Poetry was an essential way to communicate with aristocratic families between friends, lovers, and relatives. Instead of a letter, they sent poems. Sarashina wrote the following poetry called waka (song) that appears in Haruo Shirane’s Traditional Japanese Literature. Professor Shirane teaches in the East Asian Languages and Cultures of Columbia University. Sonja Arntzen translated each 31-syllable waka (now called tanka) below. Arntzen is professor emerita of literature at Toronto University  and the University of Alberta.

Is it that you think
I am one no longer living
in this world of ours?
Sadly I cry and cry,
yet do indeed live on

A Diary from Girlhood to Middle Age

The author wrote The Sarashina Diary when she was middle-aged, yet this autobiographical diary begins in the voice of a thirteen-year-old and flows with young-hearted awe and enthusiasm towards what she loved: her father, her books and the outdoors. Her writing reveals how she tried to follow her parents’ desire to be useful at the court of Empress Akiko, yet when she gave up the court position, she was true to her nature as a shy girl who was content with books and daydreams. Finally, her parents let her stay home and did not pressure her to marry early. Later, when Sarashina marries at age 31, she seems to have become content as a wife and mother. As her diary progresses, the author’s voice changes to that of a middle-aged woman, tinged with the melancholy of a widow, who soon has to cope with an empty nest. Even though she feels abandoned, the poet persists in her writing and goes on pilgrimages to temples on a quest to find eternal life.

Even to a heart
clouded by tears that fall
with no respite,
the light pouring from the moon
can appear so radiant

Women of the Imperial Court Excel in Poetry and Poetic Diaries

The years 950 to 1050 were known as a “Golden Age” for Japanese women poets as well as for the history of Japanese Literature as a whole.  Scholar Earl Miner asked, “Is there a parallel period in any other literature, not only of the preeminence of women but the contribution of women to what is deemed classic in the nation’s heritage? Some understanding of the efflorescence of female genius can be found in beliefs that the author of The Sarashina Diary is typical, as [noble] women were the most avid readers at that time, and the court of Empress Akiko supported and cultivated writers.”
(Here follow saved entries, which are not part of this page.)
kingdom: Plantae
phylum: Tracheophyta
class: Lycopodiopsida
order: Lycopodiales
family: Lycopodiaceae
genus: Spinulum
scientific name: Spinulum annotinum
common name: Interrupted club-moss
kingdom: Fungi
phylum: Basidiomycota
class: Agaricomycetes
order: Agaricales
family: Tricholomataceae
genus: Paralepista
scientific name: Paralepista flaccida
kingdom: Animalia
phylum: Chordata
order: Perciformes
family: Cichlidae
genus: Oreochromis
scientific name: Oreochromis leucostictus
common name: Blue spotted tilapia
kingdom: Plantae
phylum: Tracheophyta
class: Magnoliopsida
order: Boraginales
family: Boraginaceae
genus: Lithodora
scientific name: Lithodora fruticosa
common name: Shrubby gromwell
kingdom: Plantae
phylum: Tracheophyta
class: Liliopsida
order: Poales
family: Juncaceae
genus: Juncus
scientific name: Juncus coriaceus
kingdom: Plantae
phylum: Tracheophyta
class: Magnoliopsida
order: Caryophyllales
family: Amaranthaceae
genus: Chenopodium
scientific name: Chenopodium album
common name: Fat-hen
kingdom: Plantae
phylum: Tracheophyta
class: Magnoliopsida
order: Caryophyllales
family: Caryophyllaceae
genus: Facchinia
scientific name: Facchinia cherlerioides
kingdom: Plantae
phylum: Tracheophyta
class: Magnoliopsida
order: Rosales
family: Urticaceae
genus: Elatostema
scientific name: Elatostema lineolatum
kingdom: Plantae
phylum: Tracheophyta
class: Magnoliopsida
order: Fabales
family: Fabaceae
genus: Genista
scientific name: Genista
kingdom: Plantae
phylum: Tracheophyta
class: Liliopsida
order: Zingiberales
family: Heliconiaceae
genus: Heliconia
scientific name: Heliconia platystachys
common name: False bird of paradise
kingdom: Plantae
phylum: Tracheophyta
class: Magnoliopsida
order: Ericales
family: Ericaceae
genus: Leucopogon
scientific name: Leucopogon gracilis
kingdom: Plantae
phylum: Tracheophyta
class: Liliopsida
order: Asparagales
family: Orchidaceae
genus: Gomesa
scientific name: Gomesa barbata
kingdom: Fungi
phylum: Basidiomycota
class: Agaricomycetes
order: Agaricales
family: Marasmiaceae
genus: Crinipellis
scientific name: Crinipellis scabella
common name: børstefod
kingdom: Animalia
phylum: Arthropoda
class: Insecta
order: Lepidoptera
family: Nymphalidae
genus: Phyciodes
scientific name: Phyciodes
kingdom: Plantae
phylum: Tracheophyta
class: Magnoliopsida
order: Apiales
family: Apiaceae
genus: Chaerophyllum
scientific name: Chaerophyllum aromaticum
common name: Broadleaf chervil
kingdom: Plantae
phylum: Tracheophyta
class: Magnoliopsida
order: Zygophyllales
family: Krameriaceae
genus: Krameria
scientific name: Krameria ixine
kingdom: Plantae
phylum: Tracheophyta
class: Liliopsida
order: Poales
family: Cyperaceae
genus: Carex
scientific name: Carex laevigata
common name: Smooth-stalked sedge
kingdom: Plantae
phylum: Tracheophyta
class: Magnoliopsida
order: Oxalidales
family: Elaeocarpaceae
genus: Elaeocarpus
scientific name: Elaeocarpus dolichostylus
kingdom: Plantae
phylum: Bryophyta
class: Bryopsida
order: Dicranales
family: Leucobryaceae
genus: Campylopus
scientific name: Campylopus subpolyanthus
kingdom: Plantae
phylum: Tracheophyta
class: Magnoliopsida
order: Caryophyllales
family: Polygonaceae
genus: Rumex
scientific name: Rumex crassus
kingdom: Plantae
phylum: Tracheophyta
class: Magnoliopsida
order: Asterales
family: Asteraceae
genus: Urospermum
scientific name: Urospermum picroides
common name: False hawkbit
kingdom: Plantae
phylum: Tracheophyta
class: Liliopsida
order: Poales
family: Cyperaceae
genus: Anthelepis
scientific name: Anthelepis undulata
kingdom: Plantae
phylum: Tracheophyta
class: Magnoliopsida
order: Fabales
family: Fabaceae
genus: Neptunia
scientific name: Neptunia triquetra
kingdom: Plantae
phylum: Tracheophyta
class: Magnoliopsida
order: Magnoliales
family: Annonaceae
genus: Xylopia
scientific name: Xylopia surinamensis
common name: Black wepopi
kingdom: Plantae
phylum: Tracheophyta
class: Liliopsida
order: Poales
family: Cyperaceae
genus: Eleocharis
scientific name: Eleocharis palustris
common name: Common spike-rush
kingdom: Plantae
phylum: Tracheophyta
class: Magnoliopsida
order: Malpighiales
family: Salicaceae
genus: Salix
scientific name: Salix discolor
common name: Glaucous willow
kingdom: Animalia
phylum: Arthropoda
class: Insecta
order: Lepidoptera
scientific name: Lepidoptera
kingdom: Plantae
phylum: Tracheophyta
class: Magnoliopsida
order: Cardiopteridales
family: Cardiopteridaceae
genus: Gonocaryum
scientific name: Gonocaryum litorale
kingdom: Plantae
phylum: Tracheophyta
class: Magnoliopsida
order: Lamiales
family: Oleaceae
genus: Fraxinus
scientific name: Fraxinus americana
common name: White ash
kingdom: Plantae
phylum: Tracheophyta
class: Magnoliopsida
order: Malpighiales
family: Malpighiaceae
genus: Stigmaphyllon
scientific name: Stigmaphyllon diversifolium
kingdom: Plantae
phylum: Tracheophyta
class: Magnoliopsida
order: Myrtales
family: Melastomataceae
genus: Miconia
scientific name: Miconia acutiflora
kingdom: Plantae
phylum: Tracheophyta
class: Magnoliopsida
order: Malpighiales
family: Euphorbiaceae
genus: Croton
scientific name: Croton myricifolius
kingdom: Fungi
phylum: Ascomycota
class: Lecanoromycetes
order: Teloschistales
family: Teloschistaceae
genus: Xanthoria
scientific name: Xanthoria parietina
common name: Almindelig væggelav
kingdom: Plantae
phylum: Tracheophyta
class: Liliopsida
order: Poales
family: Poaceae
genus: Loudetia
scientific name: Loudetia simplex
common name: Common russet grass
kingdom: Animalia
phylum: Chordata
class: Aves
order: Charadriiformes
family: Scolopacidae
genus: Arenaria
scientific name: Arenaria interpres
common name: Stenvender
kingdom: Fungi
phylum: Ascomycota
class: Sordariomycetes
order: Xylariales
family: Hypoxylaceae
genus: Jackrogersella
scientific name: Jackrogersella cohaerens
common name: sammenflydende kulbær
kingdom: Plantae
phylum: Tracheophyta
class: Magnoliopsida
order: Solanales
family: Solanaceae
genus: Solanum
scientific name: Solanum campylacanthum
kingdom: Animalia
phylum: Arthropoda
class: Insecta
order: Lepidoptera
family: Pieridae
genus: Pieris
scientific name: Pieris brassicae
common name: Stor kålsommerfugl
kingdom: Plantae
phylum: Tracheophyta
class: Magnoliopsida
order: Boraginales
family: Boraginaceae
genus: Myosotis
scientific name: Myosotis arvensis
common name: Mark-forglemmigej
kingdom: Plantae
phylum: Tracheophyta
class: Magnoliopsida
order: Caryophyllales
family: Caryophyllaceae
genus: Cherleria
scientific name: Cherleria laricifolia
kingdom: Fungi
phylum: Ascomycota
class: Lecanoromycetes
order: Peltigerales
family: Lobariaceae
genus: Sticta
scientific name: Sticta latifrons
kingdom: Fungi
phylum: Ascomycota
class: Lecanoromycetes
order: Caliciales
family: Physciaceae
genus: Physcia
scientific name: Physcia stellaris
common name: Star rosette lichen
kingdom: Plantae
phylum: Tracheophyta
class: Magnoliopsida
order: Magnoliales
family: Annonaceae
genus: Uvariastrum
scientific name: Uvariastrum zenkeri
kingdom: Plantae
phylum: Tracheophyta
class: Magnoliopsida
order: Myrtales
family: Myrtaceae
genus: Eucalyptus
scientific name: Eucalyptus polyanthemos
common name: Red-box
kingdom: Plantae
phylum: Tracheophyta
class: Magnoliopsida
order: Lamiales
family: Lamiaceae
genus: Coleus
At a time in Japan when male authors wrote in Chinese ideograms (kanji), female authors wrote entirely in the native Japanese script, kana. Chinese ideograms for the Japanese language, include thousands of characters that require years of memorization. However, kana (hiragana and katakana) represent the phonetic syllables of the Japanese language. Because of the relative simplicity of kana and the popularity of the more psychological writing style of women, their writing became more widely read than men’s during the Heian period.

The Uniqueness of a Thirteen-year Old Girl

Women’s poetic diaries held such esteem that one of the top male poets, Ki no Tsurayuki (b 872), wrote The Tosa Diary in the voice of a woman writing in hiragana. The Sarashina Diary is the most autobiographical of the Heian poetical diaries as it includes the long expanse of the author’s life. Shirane states, “The travel account was first written in the viewpoint of a thirteen-year-old girl, and was unique [for that time].” He continues, “It also addresses difficult issues in a complex manner” such as fiction and reality, the capital vs. country life, and darkness and lightness.

The real name of the author and poet is unknown; instead, the Sarashina is the place where her family once lived. Her father was Sugawara no Takasue, so she was also called “Takasue’s daughter.” In any event, this author’s fame and those of her more famous literary colleagues, Murasaki Shikibu and Izumi Shikibu, has lasted for 1,000 years.


Miner, Earl. An Introduction to Japanese Court Poetry. Stanford, CA: Stanford University Press, 1968.

Shirane, Haruo. Traditional Japanese Literature: An Anthology, Beginnings to 1600, New York: Columbia University, 2007.